Some aspects of this have been very good. The ability to have programmatic control over my personal cell phone is incredible. I tend to get a lot of spam calls, so it’s nice to whitelist the real humans but route unrecognized phone numbers to a voice prompt to first confirm their awareness that I’m on the do-not-call list before they get patched through.

Another thing I didn’t realize was that most text messages these days don’t go through the SMS network. I was quite surprised when most of my messaging worked even before I set up my programmatic setup. The iPhone doesn’t bother sending it through the costly SMS network if it’s sending to another iPhone, it just sends directly through iMessage. This cuts out what was, at one time, the most expensive means of transferring 1's and 0's.

Overall, I’d say about 90% of things have gone according to plan. Great, right?

Poor Reception

There’s been a few things I didn’t anticipate that have been less than ideal. Some are recoverable, but others make me wonder whether I’ll need to give up and go back to a phone plan.

For starters, the experience of owning a T-Mobile hotspot has been absolutely horrible. The company prides itself on having no robotic customer support, but they don’t have enough humans willing to take the robots’ jobs. The typical wait time to talk to one of these much-ballyhooed humans was about 1.5 hours.

This was especially problematic because they also didn’t seem to plan for users like me who kicked their phone plan but kept their data plan. For the first several months there was no capability of logging in to their website to do things like view my usage or even pay my bill, actions which were key components of my plan. It did finally get resolved after a marathon 3 hour phone call, so we’ll see if this is better going forward. I’m already on the market for better wifi hotspot plans though.

Google Voice has also been a bit buggy, occasionally dropping calls or failing to connect. Mostly it’s been serviceable, but who knows how long before it hits the Google Graveyard. Find somebody who looks at you the way Google looks at half-heartedly tiptoeing into a market only to exit a few years later. I may move elsewhere shortly, as this is doubtless not a permanent solution.

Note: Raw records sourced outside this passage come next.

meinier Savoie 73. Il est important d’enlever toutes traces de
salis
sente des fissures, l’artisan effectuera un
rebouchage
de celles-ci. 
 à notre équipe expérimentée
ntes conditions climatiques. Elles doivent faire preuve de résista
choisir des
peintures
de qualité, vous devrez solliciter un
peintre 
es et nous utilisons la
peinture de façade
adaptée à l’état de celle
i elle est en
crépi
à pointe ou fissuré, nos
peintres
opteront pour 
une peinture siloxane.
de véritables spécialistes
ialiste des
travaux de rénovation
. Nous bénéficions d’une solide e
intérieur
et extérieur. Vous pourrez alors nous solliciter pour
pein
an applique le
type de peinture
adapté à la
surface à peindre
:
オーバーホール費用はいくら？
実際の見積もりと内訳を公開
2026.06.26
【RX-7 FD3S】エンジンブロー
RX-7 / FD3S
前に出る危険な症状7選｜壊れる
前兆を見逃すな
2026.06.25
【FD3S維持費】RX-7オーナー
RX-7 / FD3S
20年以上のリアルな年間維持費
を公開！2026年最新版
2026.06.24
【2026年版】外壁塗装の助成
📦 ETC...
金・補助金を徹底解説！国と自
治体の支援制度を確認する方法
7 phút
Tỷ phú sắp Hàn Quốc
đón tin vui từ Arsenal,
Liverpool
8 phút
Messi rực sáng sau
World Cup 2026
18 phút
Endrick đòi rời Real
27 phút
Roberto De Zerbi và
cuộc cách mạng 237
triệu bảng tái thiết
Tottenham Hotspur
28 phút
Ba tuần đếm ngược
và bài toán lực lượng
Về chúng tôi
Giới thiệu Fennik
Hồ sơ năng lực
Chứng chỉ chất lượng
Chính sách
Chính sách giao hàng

However these piece of the puzzle are inessential, since they can easily be replaced by making the according adjustments to my Twilio code. While Twilio is great for providing this level of flexibility, there is one notable shortcoming: short codes.

Short codes are not supported by Twilio, presumably because they are operated directly by the carriers. So what’s the big deal? Unfortunately, I didn’t realize how many services are dependent on short codes for things like two-factor authentication. Some have workarounds like authenticator apps or voice support. Some patch you through to their fraud department, which makes otherwise simple tasks like paying your bills take a couple of hours. Some services have absolutely no workaround, so I was forced to stop using their apps and thereby deprive them of my invaluable advertising data.

When to Dial Back

Having done this for a few months, what is next? To be honest, I’ll probably stay without a phone plan going forward. As I write out more and more codebase to operate my own personal switchboard, it’s unlikely I’ll ever be willing to go back to a phone solution that lacks programmatic support.

The ability to use some of the services that require short-code support is a drawback, but I don’t particularly feel I’m missing out on anything. After all, the average person doesn’t download any new apps in a given month, and I’d wager I’m far below average on this front.

Besides, if lack of short code support gets to be too big of a nuisance, I can always find somebody and offer them $10 per month to add a number to their existing plan, just for the ability to try out random apps. But then there’s something of a chicken and egg problem in how would I could find such a person? Tinder would be the optimal way… but they won’t let me on the prowl without a short code enabled phone! We may be entering an era in which natural selection optimizes for those with the best smartphone plans.